## TASK DIRECTIONS
Lines in the listing below that contain the string "Left" are to be found and copied.
####################
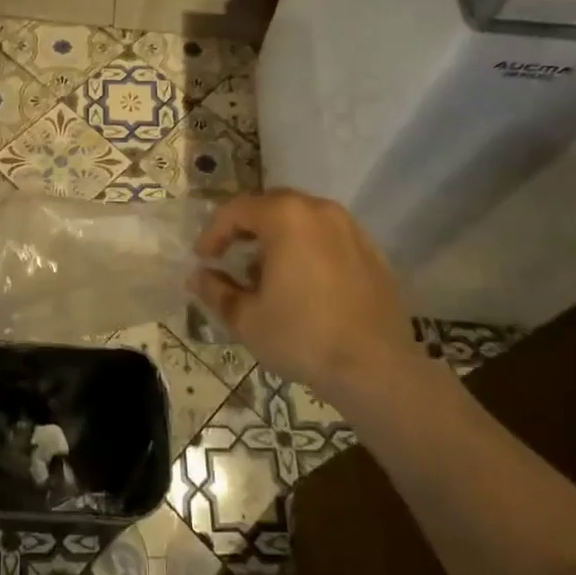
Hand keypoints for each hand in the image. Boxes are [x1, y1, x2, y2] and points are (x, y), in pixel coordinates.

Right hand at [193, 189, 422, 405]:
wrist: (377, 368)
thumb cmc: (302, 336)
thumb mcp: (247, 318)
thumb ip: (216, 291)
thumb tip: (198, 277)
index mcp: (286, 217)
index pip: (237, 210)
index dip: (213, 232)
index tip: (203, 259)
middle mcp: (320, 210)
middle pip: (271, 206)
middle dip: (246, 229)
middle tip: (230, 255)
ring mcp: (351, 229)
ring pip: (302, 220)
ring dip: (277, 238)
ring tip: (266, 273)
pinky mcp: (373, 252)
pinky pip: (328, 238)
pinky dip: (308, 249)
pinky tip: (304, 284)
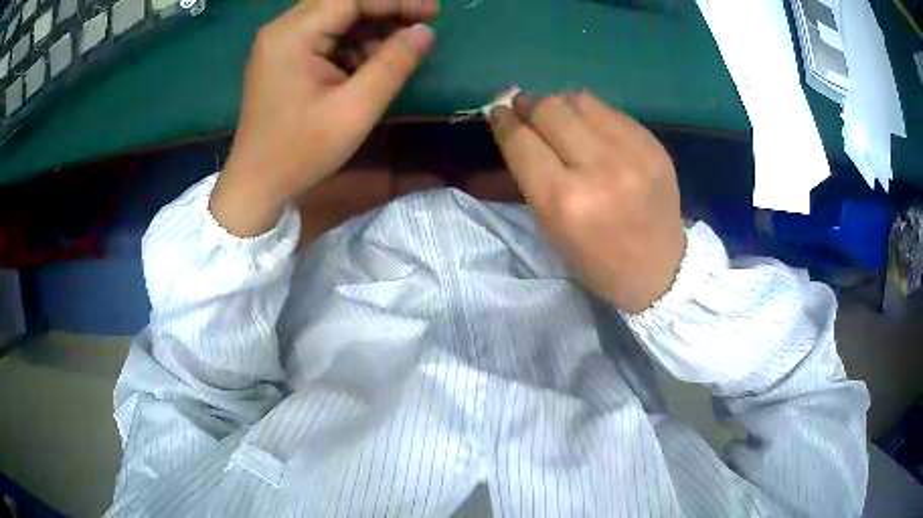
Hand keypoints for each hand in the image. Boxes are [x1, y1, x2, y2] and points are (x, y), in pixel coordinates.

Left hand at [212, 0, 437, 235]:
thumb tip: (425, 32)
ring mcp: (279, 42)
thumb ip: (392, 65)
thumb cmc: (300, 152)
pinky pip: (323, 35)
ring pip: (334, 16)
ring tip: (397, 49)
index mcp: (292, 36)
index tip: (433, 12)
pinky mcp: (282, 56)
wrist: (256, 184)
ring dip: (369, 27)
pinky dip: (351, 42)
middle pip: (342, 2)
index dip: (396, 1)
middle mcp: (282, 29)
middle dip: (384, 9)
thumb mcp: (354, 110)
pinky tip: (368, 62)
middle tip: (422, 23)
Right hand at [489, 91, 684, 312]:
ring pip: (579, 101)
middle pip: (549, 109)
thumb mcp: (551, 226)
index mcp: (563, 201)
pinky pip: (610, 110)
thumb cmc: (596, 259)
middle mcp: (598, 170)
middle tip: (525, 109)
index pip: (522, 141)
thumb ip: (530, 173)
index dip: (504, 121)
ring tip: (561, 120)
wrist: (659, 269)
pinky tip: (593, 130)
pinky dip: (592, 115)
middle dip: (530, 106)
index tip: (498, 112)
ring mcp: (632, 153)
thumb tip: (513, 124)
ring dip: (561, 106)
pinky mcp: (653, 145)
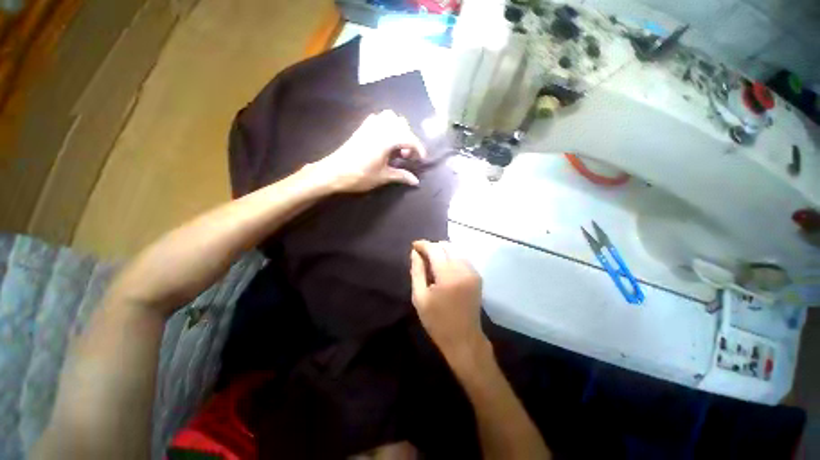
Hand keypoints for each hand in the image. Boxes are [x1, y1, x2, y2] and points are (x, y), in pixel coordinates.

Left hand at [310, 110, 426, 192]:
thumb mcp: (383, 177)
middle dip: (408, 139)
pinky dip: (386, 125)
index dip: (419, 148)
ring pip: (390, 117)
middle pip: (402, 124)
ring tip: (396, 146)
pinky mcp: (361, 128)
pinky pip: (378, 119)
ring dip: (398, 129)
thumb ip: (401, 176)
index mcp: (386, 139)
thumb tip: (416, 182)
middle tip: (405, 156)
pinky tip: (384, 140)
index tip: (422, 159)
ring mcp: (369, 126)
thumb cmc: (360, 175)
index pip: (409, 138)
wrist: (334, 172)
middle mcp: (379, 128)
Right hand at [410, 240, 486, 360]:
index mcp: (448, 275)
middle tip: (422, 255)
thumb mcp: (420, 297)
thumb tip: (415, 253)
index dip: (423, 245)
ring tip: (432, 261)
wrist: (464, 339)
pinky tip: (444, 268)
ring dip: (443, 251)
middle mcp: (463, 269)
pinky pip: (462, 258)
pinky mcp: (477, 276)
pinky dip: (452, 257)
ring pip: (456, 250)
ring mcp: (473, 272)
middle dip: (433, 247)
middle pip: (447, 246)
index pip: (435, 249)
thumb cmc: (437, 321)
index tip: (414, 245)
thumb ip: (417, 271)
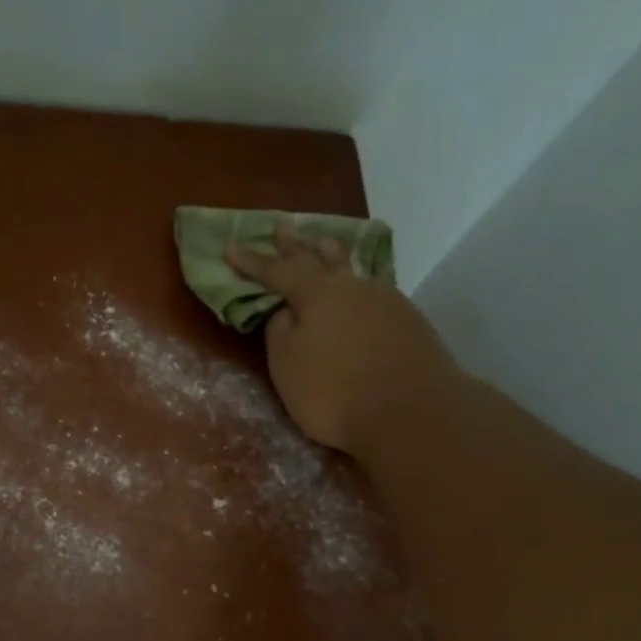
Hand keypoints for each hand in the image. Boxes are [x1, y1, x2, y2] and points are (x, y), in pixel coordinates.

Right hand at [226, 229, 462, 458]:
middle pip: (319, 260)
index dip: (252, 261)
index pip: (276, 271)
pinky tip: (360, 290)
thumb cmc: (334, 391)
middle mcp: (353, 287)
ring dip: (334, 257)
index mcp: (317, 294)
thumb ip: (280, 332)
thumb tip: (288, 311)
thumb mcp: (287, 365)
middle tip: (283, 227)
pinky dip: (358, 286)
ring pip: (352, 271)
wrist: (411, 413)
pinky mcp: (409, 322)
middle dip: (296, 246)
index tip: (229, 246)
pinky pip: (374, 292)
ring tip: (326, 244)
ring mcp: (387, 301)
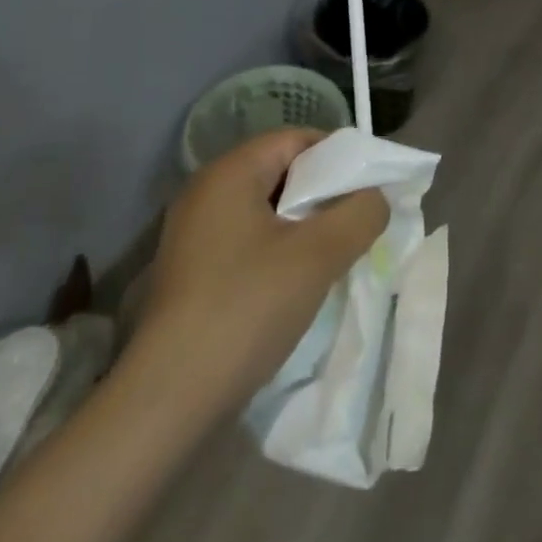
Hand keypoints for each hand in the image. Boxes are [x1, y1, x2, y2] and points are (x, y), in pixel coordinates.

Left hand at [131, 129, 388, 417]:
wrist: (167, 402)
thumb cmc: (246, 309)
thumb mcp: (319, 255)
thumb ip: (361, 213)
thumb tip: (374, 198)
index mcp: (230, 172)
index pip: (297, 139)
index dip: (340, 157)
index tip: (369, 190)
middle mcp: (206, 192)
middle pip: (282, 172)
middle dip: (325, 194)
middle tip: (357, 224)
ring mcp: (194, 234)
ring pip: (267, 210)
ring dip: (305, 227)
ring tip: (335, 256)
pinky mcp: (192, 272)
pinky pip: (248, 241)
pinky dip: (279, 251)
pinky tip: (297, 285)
####################
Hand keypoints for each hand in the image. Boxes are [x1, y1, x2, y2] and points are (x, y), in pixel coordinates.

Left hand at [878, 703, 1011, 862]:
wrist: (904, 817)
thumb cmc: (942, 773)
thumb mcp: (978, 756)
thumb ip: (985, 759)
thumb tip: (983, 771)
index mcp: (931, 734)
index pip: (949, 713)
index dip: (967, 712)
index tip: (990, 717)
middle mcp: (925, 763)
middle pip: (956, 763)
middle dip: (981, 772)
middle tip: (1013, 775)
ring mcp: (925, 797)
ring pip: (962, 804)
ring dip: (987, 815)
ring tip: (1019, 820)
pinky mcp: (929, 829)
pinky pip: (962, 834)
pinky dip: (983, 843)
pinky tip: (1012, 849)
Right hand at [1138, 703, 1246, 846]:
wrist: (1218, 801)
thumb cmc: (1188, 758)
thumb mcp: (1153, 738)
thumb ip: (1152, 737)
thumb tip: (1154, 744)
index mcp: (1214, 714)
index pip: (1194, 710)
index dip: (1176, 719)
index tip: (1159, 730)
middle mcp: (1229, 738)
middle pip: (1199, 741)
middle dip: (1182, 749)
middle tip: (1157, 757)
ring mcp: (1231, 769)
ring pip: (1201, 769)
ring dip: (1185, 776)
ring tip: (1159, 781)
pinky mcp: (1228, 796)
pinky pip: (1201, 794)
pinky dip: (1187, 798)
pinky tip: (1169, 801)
####################
## RESULT OF THIS EXERCISE
Left hand at [212, 0, 437, 235]:
Left hand at [310, 110, 426, 192]:
Left hand at [131, 129, 388, 417]:
Left hand at [878, 703, 1011, 862]:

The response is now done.